India may be ready to accept more responsibility for improving the Decision Review System (DRS) as part of their new leadership role in the International Cricket Council (ICC).


The controversial reforms to the ICC were ratified in Singapore, conferring greater power on England, Australia and especially India as the three major wealth-generators of world cricket.


According to The Guardian, India’s willingness to listen afresh to the arguments in favour of DRS, and to play a key role in working on it rather than railing against it, is a new development.

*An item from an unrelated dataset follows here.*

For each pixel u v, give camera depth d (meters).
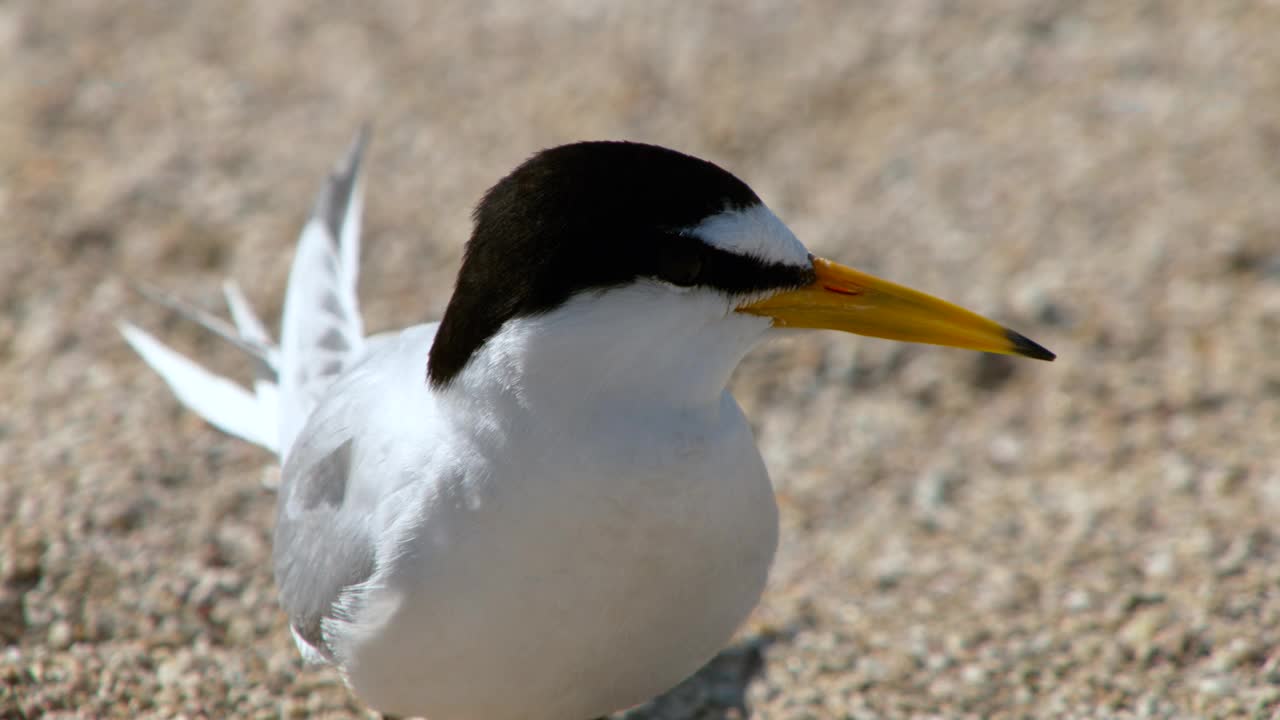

The chief executives committee of the ICC had a lengthy session on DRS in Dubai two weeks ago, in which David Collier, the chief executive of the England and Wales Cricket Board (ECB), played a leading role and former India leg-spinner Anil Kumble was also involved.


That is likely to see the amended implementation of DRS that was trialled by Nigel Llong in the Old Trafford car park during last summer”s Ashes series, whereby a television official will be given greater access to a wide range of replays, which will be introduced for the first time at a major tournament at the ICC World Twenty20 in Bangladesh.


But in the longer term there are hopes that India will take the lead in refining technology – Australia previously led in the development of Hot Spot and Real Time Snicko – in an effort to reduce the number of errors and controversies and to ensure more robust testing procedures.